I guess we're gonna have to wait 'till someone will upload a sample, then...

benwaggoner
25th November 2020, 00:03
I guess we're gonna have to wait 'till someone will upload a sample, then...
Yeah, I need to actually go and buy mine!

excellentswordfight
25th November 2020, 11:18
Wait, so you're saying that it's using Rec709 primaries with an HLG color curve applied? That would be a pretty poor choice...
Also, if it's not and they're just displaying BT2020 on non BT2020 compatible displays that's a poor choice as well...
HLG is mainly being boosted for live broadcast scenarios, where there aren't colorists anyway. Premium content (movies and scripted TV) creatives and technologists aren't fans.
I did some experiments with this so called SDR backwards compatible component of HLG a few years ago, and all parties found it not really to work. This was for an UHD broadcast using the 2020 primaries, and using the bt2020-10 transfer curve, with HLG as the altarnative transfer curve. The issues was, that the live production couldn't produce an image that looked good on both an HLG-ready tv-set and the ones without it.

Today, we just convert everything to 709... Cause i guess since BBC thought it was needed to create the conversion kit for hlg/hdr (https://downloads.bbc.co.uk/rd/pubs/papers/HDR/BBC_HDRTV_HLG_LUT_Implementation_Guide.pdf) I guess that this backwards compatible goal with HLG was something that never worked.

FranceBB
25th November 2020, 16:40
I did some experiments with this so called SDR backwards compatible component of HLG a few years ago, and all parties found it not really to work. This was for an UHD broadcast using the 2020 primaries, and using the bt2020-10 transfer curve, with HLG as the altarnative transfer curve. The issues was, that the live production couldn't produce an image that looked good on both an HLG-ready tv-set and the ones without it.

Today, we just convert everything to 709... Cause i guess since BBC thought it was needed to create the conversion kit for hlg/hdr (https://downloads.bbc.co.uk/rd/pubs/papers/HDR/BBC_HDRTV_HLG_LUT_Implementation_Guide.pdf) I guess that this backwards compatible goal with HLG was something that never worked.

I know exactly what you mean as I use HLG all the times at work to air in BT2020nc + color curve. The compromise is simple: the closer you get to HDR, the worse it looks on SDR BT2020 compatible monitors, the closer you get to SDR BT2020, the less dynamic range you have on those with an HDR compatible TV.
Since HLG is not a purely logarithmic curve its lower part resembles the one of an SDR curve like the Linear BT2020nc SDR 100 nits, but as it gets to the higher values (whites) it resembles more and more a logarithmic curve and therefore introduces dynamic range, hence it doesn't offer many details in the blacks, but it does offer them in the mid-white and therefore it avoids the sky to be clipped out etc. As I said, the problem is that the TVs that don't understand any color curve, but do understand BT2020 are not gonna interpret those things, hence displaying the lower values correctly but not the highlights. Of course, this is intended and it's what the BBC made it for, in fact we've been airing like this for years now.

## Goals
A – In the forum thread about HLG, what is HLG said to be mainly boosted for?
B – Write what comes next in the forum thread about HLG, picking up after its final sentence.

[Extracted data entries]
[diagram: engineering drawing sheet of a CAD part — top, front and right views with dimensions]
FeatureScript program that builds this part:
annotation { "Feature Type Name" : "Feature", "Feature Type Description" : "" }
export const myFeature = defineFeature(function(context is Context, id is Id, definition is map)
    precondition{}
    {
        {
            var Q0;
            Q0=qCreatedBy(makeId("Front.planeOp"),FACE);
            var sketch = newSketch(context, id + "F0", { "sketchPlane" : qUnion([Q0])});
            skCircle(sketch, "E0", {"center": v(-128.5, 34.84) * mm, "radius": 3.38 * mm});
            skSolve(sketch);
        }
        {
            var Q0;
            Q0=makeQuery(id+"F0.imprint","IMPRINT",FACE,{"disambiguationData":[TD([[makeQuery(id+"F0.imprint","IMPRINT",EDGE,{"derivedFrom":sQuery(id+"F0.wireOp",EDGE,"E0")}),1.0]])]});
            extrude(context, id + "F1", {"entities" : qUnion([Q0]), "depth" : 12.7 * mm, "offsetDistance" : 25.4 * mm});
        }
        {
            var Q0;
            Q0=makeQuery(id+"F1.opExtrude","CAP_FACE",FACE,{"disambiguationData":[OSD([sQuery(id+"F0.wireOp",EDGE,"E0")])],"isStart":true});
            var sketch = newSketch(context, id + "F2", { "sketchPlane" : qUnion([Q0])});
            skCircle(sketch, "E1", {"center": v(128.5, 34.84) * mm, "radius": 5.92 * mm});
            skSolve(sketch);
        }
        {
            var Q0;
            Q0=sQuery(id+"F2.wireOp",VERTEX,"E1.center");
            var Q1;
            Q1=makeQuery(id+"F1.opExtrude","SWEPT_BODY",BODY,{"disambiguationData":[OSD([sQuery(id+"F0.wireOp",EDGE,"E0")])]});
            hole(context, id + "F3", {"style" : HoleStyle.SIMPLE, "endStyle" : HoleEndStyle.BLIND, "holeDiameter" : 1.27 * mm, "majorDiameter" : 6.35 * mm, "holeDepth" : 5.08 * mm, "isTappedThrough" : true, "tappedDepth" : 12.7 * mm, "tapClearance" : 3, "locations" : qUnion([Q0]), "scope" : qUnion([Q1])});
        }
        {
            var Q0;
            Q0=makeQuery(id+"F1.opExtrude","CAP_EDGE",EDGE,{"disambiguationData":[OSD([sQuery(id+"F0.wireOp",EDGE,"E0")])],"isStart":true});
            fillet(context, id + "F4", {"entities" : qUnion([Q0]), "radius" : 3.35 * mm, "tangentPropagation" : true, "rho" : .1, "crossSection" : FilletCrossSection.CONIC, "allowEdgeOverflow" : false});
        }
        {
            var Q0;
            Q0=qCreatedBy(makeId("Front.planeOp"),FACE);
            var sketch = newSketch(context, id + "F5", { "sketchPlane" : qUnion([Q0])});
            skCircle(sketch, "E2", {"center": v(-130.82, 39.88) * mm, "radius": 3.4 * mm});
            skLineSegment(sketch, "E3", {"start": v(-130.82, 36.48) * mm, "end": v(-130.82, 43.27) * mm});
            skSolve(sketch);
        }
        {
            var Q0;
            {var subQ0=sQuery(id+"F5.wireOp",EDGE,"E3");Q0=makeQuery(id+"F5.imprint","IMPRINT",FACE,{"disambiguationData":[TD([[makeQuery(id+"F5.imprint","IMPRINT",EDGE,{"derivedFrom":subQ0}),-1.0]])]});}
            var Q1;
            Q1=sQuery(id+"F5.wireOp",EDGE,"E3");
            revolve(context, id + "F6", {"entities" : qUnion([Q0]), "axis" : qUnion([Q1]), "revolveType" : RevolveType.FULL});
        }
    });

## Outputs
A – Live broadcast scenarios, where there aren't colorists.

B –
Here's a comparison of an HDR HLG BT2020nc 600 nits shot.

On a TV which interprets both the color matrix (BT2020nc) and the color curve (HLG) and displays it as intended:
https://i.imgur.com/T7I2bRK.png

On an SDR TV 100 nits which does interpret the color matrix (BT2020nc) but totally ignores the color curve (the "not so bad" fallback as intended by the BBC specs):
https://i.imgur.com/W9TViA6.png

On an SDR TV 100 nits which has no clue about both the color matrix and the color curve and ignores them both (totally wrong display, not acceptable, never should happen):
https://i.imgur.com/sXNb8CI.png


The first image is what we see in our monitors and it's how the whole content is graded and how it should be visualized by people at home. It's HDR, it has a dynamic range of 600 nits.
The second image is what people at home who have an old 4K TV which doesn't support HDR are gonna see. Ignoring the color curve and just interpreting the matrix isn't so bad and it's what the BBC guys were thinking about. The fact that the color curve is ignored makes the image look ok in the lower values/blacks ('cause the HLG is essentially like the Linear BT2020 SDR on the lower part) and "dull"/greyish in the higher values/whites ('cause as it goes up it embraces its logarithmic part).
Lastly, we have something that should never happen and that it's not part of the specs as not only it ignores the color curve, but it wrongly translates the values of the BT2020 so it's totally wrong. This is what happens if you try to watch a BT2020nc HLG stream on a BT709 aware only monitor (so don't do it).


My remarks:
as I said countless times in other topics here on Doom9 before, overall, the result of HLG on BT2020nc only aware monitors is not so bad and HLG makes its fair share to keep things not so unwatchable compared to PQ. In fact, while HLG can be watched on SDR BT2020 monitors, PQ can't and if you attempt to recreate a similar experiment you would get this on an HDR PQ BT2100 aware display:

https://i.imgur.com/pUAUNkb.png

and this crap on an SDR BT2020nc only aware display:

https://i.imgur.com/FVHOeYz.png

This is because PQ is a truly logarithmic curve, so blacks start very high and the "trick" doesn't work...
Of course there are caveats in HLG as not only is limited to 1000 nits maximum, but there's no added benefit for the blacks compared to a BT2020 SDR stream, while the PQ not only can achieve up to 10'000 nits but it does offer a wide range in the blacks as well (although it breaks BT2020 SDR compatibility). On top of this, the example above is done with a 600 nit file, but as we go up, the SDR picture will look more and more grey as we will be essentially pushing mid-tones up and up, so it will look worse (this is what I said at the very beginning "the closer we get to HDR, the worse it will look on BT2020 SDR monitors").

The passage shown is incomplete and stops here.